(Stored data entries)
....................

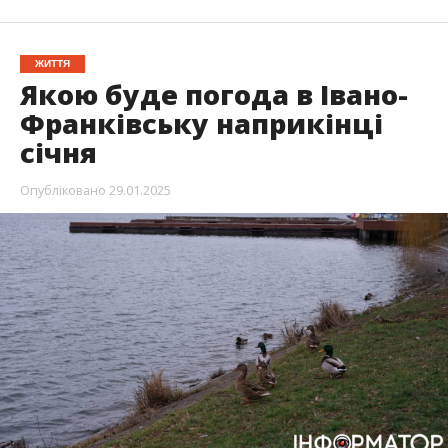
ЖИТТЯ
Якою буде погода в Івано-
Франківську наприкінці
січня
Опубліковано
29.01.2025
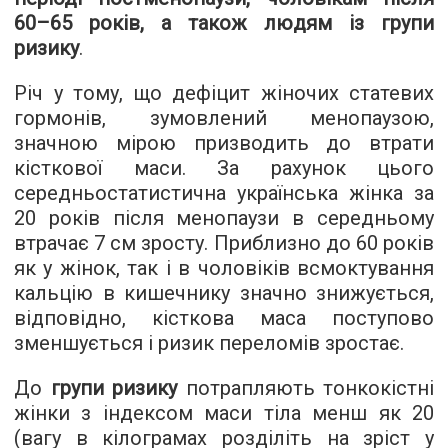
60–65 років, а також людям із групи
ризику
.
Річ у тому, що дефіцит жіночих статевих
гормонів, зумовлений менопаузою,
значною мірою призводить до втрати
кісткової маси. За рахунок цього
середньостатистична українська жінка за
20 років після менопаузи в середньому
втрачає 7 см зросту. Приблизно до 60 років
як у жінок, так і в чоловіків всмоктування
кальцію в кишечнику значно знижується,
відповідно, кісткова маса поступово
зменшується і ризик переломів зростає.
До
групи ризику
потрапляють тонкокістні
жінки з індексом маси тіла менш як 20
(вагу в кілограмах
розділіть на зріст у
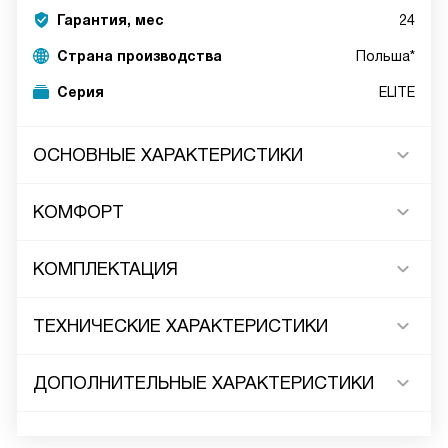
Гарантия, мес
24
Страна производства
Польша*
Серия
ELITE
ОСНОВНЫЕ ХАРАКТЕРИСТИКИ
КОМФОРТ
КОМПЛЕКТАЦИЯ
ТЕХНИЧЕСКИЕ ХАРАКТЕРИСТИКИ
ДОПОЛНИТЕЛЬНЫЕ ХАРАКТЕРИСТИКИ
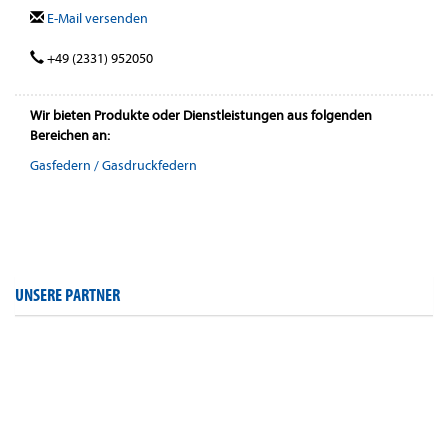
E-Mail versenden
+49 (2331) 952050
Wir bieten Produkte oder Dienstleistungen aus folgenden
Bereichen an:
Gasfedern / Gasdruckfedern
UNSERE PARTNER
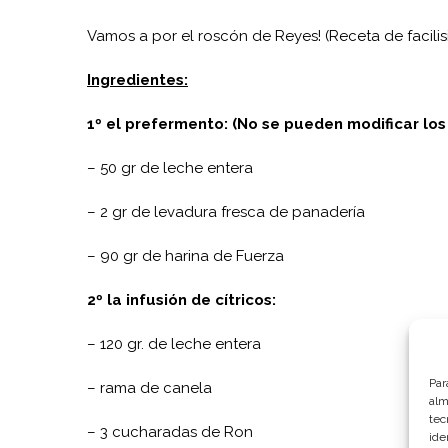
Vamos a por el roscón de Reyes! (Receta de facili
Ingredientes:
1º el prefermento: (No se pueden modificar los
– 50 gr de leche entera
– 2 gr de levadura fresca de panadería
– 90 gr de harina de Fuerza
2º la infusión de cítricos:
– 120 gr. de leche entera
Par
– rama de canela
alm
tec
– 3 cucharadas de Ron
ide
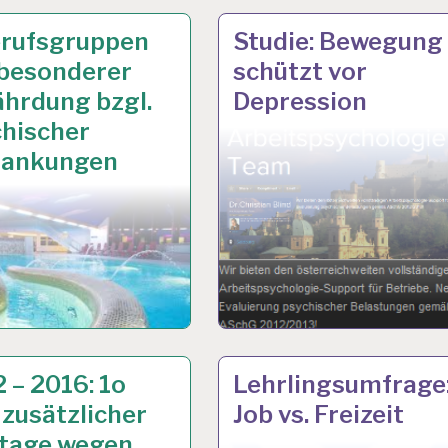
I 2018
ARBEIT
17 MAI 2018
erufsgruppen
Studie: Bewegung
DEN
UND
 besonderer
schützt vor
E…
GESUNDHEIT…
hrdung bzgl.
Depression
chischer
rankungen
 2018
ARBEIT
4 MAI 2018
 – 2016: 1o
Lehrlingsumfrage
EN-
UND
 zusätzlicher
Job vs. Freizeit
TSTAG…
GESUNDHEIT…
ltage wegen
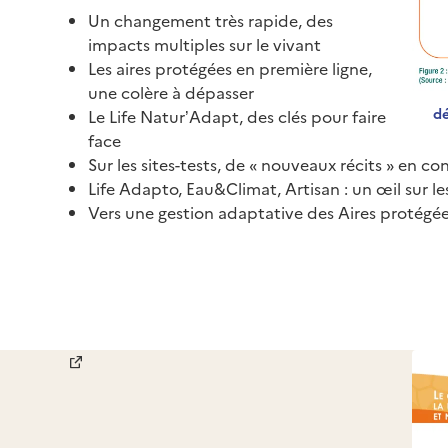
Un changement très rapide, des
impacts multiples sur le vivant
Les aires protégées en première ligne,
une colère à dépasser
dé
Le Life Natur’Adapt, des clés pour faire
face
Sur les sites-tests, de « nouveaux récits » en co
Life Adapto, Eau&Climat, Artisan : un œil sur l
Vers une gestion adaptative des Aires protégé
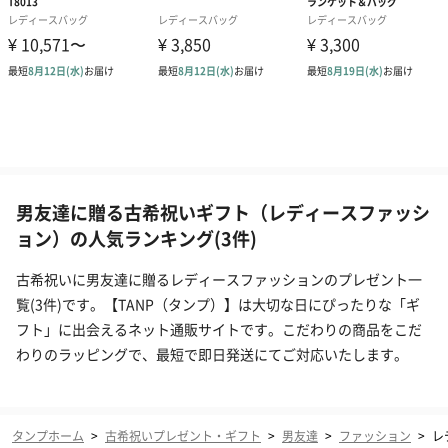
男友達に贈る古希祝いギフト（レディースファッシ
ョン）の人気ランキング(3件)
古希祝いに男友達に贈るレディースファッションのプレゼント一
覧(3件)です。【TANP（タンプ）】は大切な日にぴったりな「ギ
フト」に出会えるネット通販サイトです。こだわりの商品をこだ
わりのラッピングで、最短で即日発送にてご対応いたします。
タンプホーム
>
古希祝いプレゼント・ギフト
>
男友達
>
ファッション
>
レ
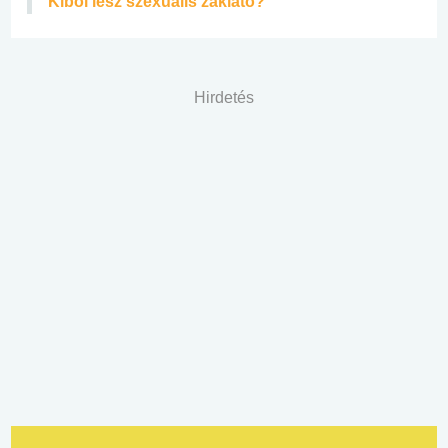
Kiből lesz szexuális zaklató?
Hirdetés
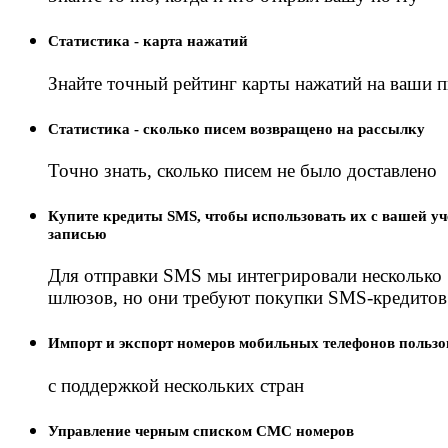
Статистика - карта нажатий
Знайте точный рейтинг карты нажатий на ваши 
Статистика - сколько писем возвращено на рассылку
Точно знать, сколько писем не было доставлено
Купите кредиты SMS, чтобы использовать их с вашей у
записью
Для отправки SMS мы интегрировали несколько
шлюзов, но они требуют покупки SMS-кредитов
Импорт и экспорт номеров мобильных телефонов пользо
с поддержкой нескольких стран
Управление черным списком СМС номеров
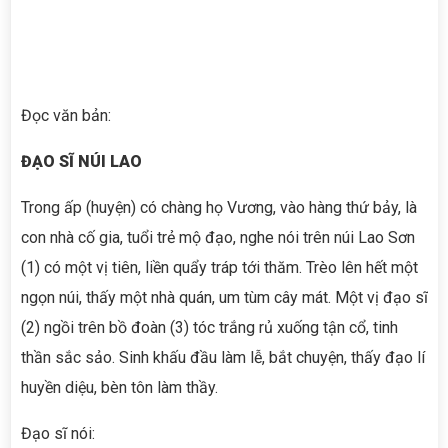
Đọc văn bản:
ĐẠO SĨ NÚI LAO
Trong ấp (huyện) có chàng họ Vương, vào hàng thứ bảy, là
con nhà cố gia, tuổi trẻ mộ đạo, nghe nói trên núi Lao Sơn
(1) có một vị tiên, liền quẩy tráp tới thăm. Trèo lên hết một
ngọn núi, thấy một nhà quán, um tùm cây mát. Một vị đạo sĩ
(2) ngồi trên bồ đoàn (3) tóc trắng rủ xuống tận cổ, tinh
thần sắc sảo. Sinh khấu đầu làm lễ, bắt chuyện, thấy đạo lí
huyền diệu, bèn tôn làm thầy.
Đạo sĩ nói:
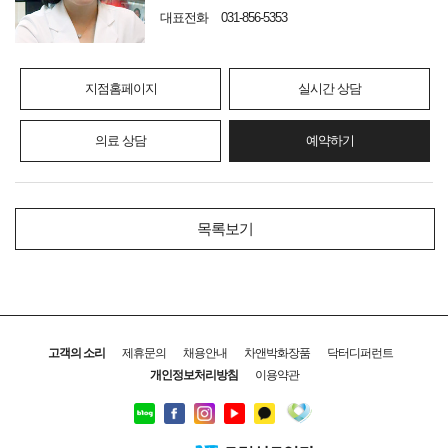
대표전화
031-856-5353
지점홈페이지
실시간 상담
의료 상담
예약하기
목록보기
고객의 소리
제휴문의
채용안내
차앤박화장품
닥터디퍼런트
개인정보처리방침
이용약관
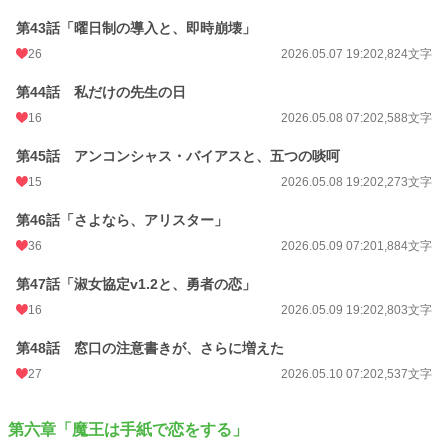
第43話「曜日制の導入と、即時崩壊」
26
2026.05.07 19:20
2,824文字
第44話 私だけの先生の日
16
2026.05.08 07:20
2,588文字
第45話 アンコンシャス・バイアスと、五つの啖呵
15
2026.05.08 19:20
2,273文字
第46話「さよなら、アリスター」
36
2026.05.09 07:20
1,884文字
第47話「淑女協定v1.2と、勇者の恋」
16
2026.05.09 19:20
2,803文字
第48話 窓口の注意書きが、さらに増えた
27
2026.05.10 07:20
2,537文字
第六章「魔王は手紙で恋をする」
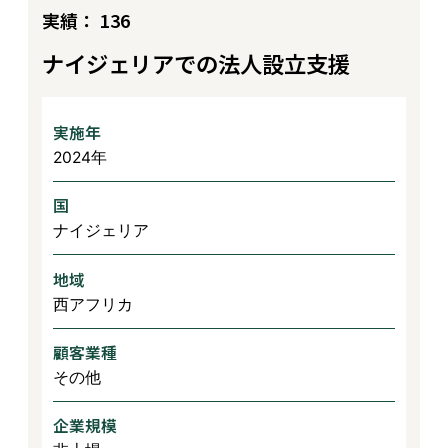
実績： 136
ナイジェリアでの法人設立支援
実施年
2024年
国
ナイジェリア
地域
西アフリカ
顧客業種
その他
企業規模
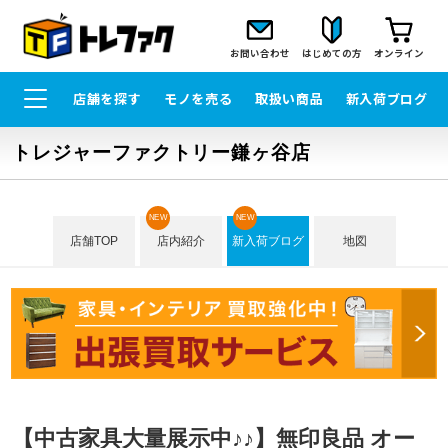
お問い合わせ
はじめての方
オンライン
店舗を探す
モノを売る
取扱い商品
新入荷ブログ
トレジャーファクトリー鎌ヶ谷店
NEW
NEW
店舗TOP
店内紹介
新入荷ブログ
地図
【中古家具大量展示中♪♪】無印良品 オー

....................

WORK INSTRUCTIONS – All lines above containing the string "Life": copy each one.

EXPECTED OUTPUT –
Le Life Natur’Adapt, des clés pour faire
Life Adapto, Eau&Climat, Artisan : un œil sur l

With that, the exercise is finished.